## Dataset excerpts
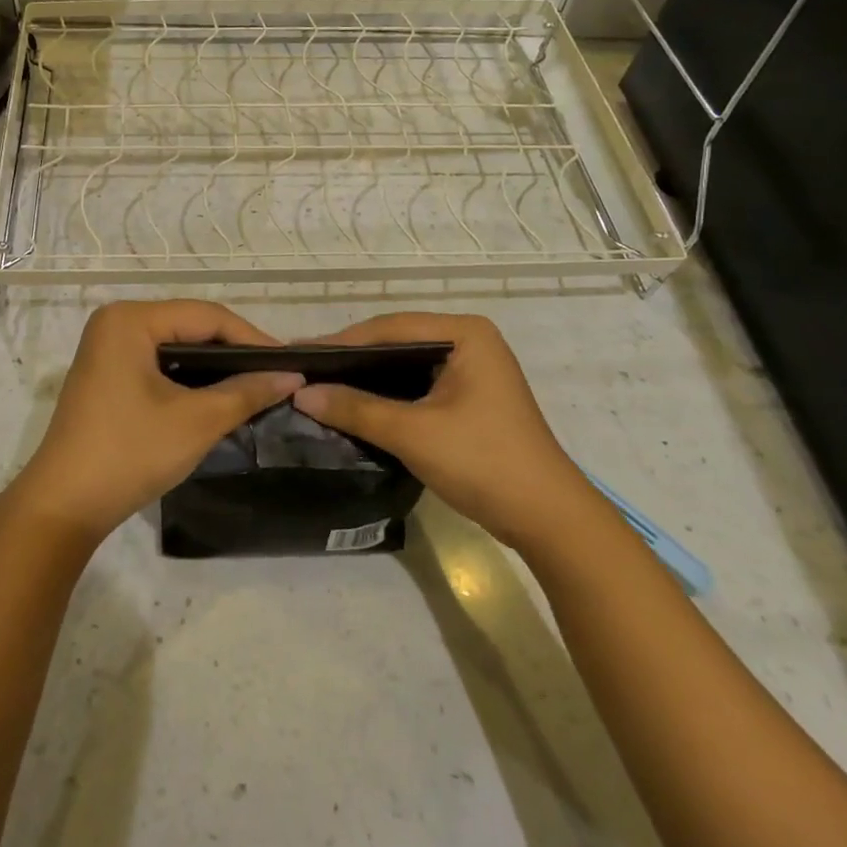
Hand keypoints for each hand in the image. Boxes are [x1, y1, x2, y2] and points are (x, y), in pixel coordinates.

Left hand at [10, 301, 302, 545]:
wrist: (64, 506)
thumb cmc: (130, 453)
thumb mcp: (197, 421)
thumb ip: (246, 392)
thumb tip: (291, 375)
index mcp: (131, 319)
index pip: (206, 316)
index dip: (252, 338)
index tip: (290, 363)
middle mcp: (116, 322)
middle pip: (190, 326)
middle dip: (234, 351)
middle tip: (276, 375)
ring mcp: (108, 348)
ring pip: (176, 346)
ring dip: (214, 366)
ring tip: (255, 386)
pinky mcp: (107, 373)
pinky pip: (159, 362)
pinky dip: (189, 377)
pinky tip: (217, 395)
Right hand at [291, 313, 594, 555]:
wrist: (547, 519)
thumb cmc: (483, 462)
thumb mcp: (413, 434)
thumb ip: (355, 409)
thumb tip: (300, 393)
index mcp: (465, 333)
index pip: (389, 327)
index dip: (342, 342)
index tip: (299, 355)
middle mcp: (470, 341)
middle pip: (396, 342)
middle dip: (352, 359)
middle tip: (305, 371)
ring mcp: (473, 369)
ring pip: (405, 364)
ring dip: (367, 377)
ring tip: (321, 386)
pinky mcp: (470, 396)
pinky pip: (417, 384)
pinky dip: (387, 394)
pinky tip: (356, 404)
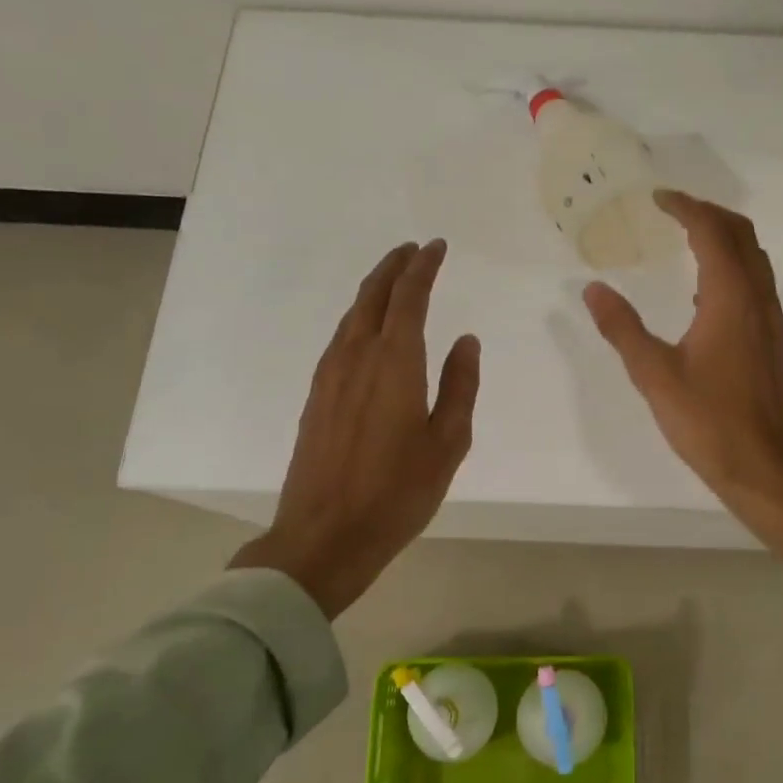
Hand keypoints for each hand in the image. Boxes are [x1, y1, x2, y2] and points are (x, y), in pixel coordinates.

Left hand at [231, 239, 479, 619]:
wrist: (324, 536)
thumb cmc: (397, 492)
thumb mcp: (448, 442)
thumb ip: (459, 385)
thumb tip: (466, 340)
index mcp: (394, 363)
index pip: (409, 298)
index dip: (423, 267)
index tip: (436, 246)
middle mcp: (357, 357)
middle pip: (373, 296)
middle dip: (394, 267)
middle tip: (413, 250)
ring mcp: (330, 376)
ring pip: (352, 315)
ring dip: (374, 290)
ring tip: (393, 279)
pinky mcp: (316, 396)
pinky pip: (340, 338)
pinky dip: (359, 317)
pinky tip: (367, 328)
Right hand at [584, 191, 782, 569]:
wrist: (763, 466)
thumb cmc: (707, 421)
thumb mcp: (654, 375)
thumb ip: (622, 328)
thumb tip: (594, 289)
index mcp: (730, 299)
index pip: (712, 232)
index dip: (685, 208)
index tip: (657, 198)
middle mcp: (757, 300)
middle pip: (742, 235)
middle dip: (709, 214)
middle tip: (673, 210)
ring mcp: (770, 321)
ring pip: (754, 259)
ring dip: (725, 238)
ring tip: (688, 239)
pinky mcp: (773, 341)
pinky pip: (756, 284)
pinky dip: (733, 267)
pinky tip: (705, 293)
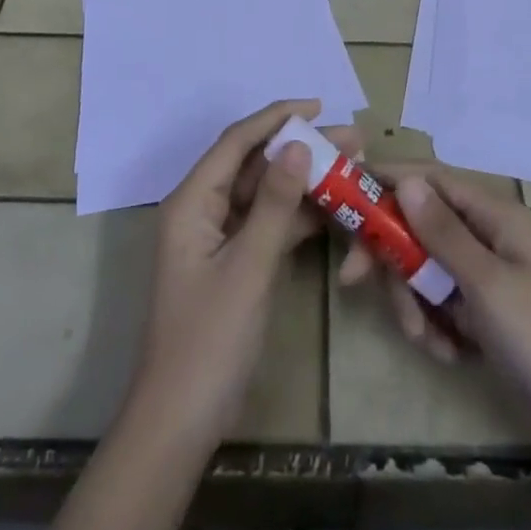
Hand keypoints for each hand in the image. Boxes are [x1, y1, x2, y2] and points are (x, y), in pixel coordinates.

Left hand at [128, 99, 357, 450]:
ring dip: (303, 180)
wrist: (180, 423)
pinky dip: (296, 214)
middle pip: (253, 164)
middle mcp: (202, 209)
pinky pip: (267, 223)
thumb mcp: (248, 267)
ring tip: (351, 165)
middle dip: (299, 148)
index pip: (237, 142)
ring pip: (263, 193)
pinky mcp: (233, 262)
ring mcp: (218, 237)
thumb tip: (298, 145)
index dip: (276, 118)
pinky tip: (333, 207)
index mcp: (192, 200)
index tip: (319, 106)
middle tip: (350, 139)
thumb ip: (275, 204)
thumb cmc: (209, 340)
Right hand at [345, 167, 530, 450]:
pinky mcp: (481, 307)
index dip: (388, 180)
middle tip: (354, 282)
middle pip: (419, 226)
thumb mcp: (485, 283)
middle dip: (392, 257)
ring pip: (424, 267)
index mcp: (494, 214)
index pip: (431, 178)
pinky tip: (449, 353)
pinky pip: (439, 300)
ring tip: (426, 339)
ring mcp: (484, 272)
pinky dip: (434, 324)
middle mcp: (486, 233)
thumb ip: (441, 231)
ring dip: (414, 302)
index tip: (346, 189)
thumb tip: (405, 179)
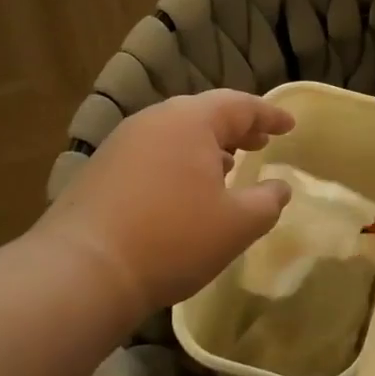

## Your instructions
Any images must be dropped; all other material is to be printed exactly.

## Task output
Hand keypoints for each hand in the image. Boxes are [x1, y1, x2, y2] and points are (x, y), in pixel coordinates.

Left hand at [10, 301, 302, 545]:
wrist: (64, 506)
thumb cmc: (130, 453)
thumb mcp: (197, 421)
thumb ip: (246, 392)
thumb tip: (291, 375)
index mcp: (131, 319)
index pip: (206, 316)
index dip: (252, 338)
index tip: (290, 363)
middle mcp: (116, 322)
middle pip: (190, 326)
middle dip: (234, 351)
middle tip: (276, 375)
ring mcp: (108, 348)
ring pip: (176, 346)
ring dip: (214, 366)
ring tip: (255, 386)
pinky mcp: (107, 373)
pinky pip: (159, 362)
pinky dip: (189, 377)
pinky tip: (217, 395)
Right hand at [291, 313, 594, 555]:
wrist: (547, 519)
thumb cmc: (483, 462)
thumb mcp: (413, 434)
thumb ip: (355, 409)
thumb tip: (300, 393)
index mcp: (465, 333)
index pip: (389, 327)
index dip: (342, 342)
index tip: (299, 355)
middle mcp: (470, 341)
middle pip: (396, 342)
middle dip: (352, 359)
middle tip: (305, 371)
ring mcp: (473, 369)
ring pip: (405, 364)
ring dip: (367, 377)
ring tip: (321, 386)
pinky mcp: (470, 396)
pinky pip: (417, 384)
pinky dip: (387, 394)
pinky tip: (356, 404)
Hand keypoints for each hand in the image. Boxes are [x1, y1, x2, y2] and points are (x, y), in pixel coordinates.

Left hand at [231, 239, 479, 619]:
wrist: (324, 536)
thumb cmc: (397, 492)
thumb mcp: (448, 442)
thumb ip: (459, 385)
thumb tip: (466, 340)
index mcp: (394, 363)
index pip: (409, 298)
index dip: (423, 267)
index tip: (436, 246)
middle mcp: (357, 357)
middle pip: (373, 296)
middle dip: (394, 267)
middle tip: (413, 250)
ring mcp: (330, 376)
ring pip: (352, 315)
ring dip: (374, 290)
ring tip: (393, 279)
pinky mcp: (316, 396)
pinky pip: (340, 338)
pinky dip: (359, 317)
pinky tip: (367, 328)
Right hand at [584, 191, 782, 569]:
wrist: (763, 466)
thumb cmc: (707, 421)
thumb mcp: (654, 375)
thumb ip: (622, 328)
thumb tip: (594, 289)
index mcp: (730, 299)
index pip: (712, 232)
index dip: (685, 208)
index tip: (657, 198)
middle mcp: (757, 300)
middle pip: (742, 235)
middle dip: (709, 214)
middle tip: (673, 210)
ring mcp: (770, 321)
ring pip: (754, 259)
ring dip: (725, 238)
ring tip: (688, 239)
pinky mcp: (773, 341)
pinky pip: (756, 284)
pinky dip: (733, 267)
pinky tip: (705, 293)
Hand keypoints for each hand in the image. Boxes are [x1, y1, x2, y2] and points are (x, y), in pixel coordinates.

Left hand at [128, 99, 357, 450]:
ring dip: (303, 180)
wrist: (180, 423)
pinky dip: (296, 214)
middle pip: (253, 164)
middle mcp: (202, 209)
pinky pip: (267, 223)
thumb mcp: (248, 267)
ring tip: (351, 165)
middle dip: (299, 148)
index pip: (237, 142)
ring pip: (263, 193)
pinky mcp: (233, 262)
ring mcp: (218, 237)
thumb tip: (298, 145)
index dip: (276, 118)
pinky tip: (333, 207)
index mcp: (192, 200)
index tip: (319, 106)
middle tip: (350, 139)
thumb ip: (275, 204)
thumb cmc: (209, 340)
Right hand at [345, 167, 530, 450]:
pinky mcp: (481, 307)
index dip: (388, 180)
middle tip: (354, 282)
middle pip: (419, 226)
thumb mcp: (485, 283)
middle dip: (392, 257)
ring pip: (424, 267)
index mcp: (494, 214)
index pip: (431, 178)
pinky tip: (449, 353)
pinky pip: (439, 300)
ring tip: (426, 339)
ring mcp: (484, 272)
pinky dip: (434, 324)
middle mcp: (486, 233)
thumb ip: (441, 231)
ring dip: (414, 302)
index tip: (346, 189)
thumb tip: (405, 179)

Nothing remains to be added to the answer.